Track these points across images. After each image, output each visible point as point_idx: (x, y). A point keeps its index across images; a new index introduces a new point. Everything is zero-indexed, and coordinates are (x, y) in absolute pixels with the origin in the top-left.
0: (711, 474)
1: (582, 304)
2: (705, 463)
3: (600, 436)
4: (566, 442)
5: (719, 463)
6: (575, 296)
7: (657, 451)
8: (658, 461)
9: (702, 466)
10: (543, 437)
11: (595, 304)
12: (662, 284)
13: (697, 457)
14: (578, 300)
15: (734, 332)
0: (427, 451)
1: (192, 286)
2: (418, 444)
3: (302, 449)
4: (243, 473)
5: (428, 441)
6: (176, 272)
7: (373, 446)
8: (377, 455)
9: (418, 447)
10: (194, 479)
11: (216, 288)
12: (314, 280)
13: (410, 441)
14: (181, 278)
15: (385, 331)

» **Work instructions**
Reproduce the data exactly. Keep every line intact.

» **Task output**
Track these points across images. After each image, output each visible point as point_idx: (x, y). A point keeps its index across images; a new index introduces a new point. Everything is zero-indexed, and coordinates are (x, y) in absolute pixels with the origin in the top-left.
0: (711, 474)
1: (582, 304)
2: (705, 463)
3: (600, 436)
4: (566, 442)
5: (719, 463)
6: (575, 296)
7: (657, 451)
8: (658, 461)
9: (702, 466)
10: (543, 437)
11: (595, 304)
12: (662, 284)
13: (697, 457)
14: (578, 300)
15: (734, 332)
0: (427, 451)
1: (192, 286)
2: (418, 444)
3: (302, 449)
4: (243, 473)
5: (428, 441)
6: (176, 272)
7: (373, 446)
8: (377, 455)
9: (418, 447)
10: (194, 479)
11: (216, 288)
12: (314, 280)
13: (410, 441)
14: (181, 278)
15: (385, 331)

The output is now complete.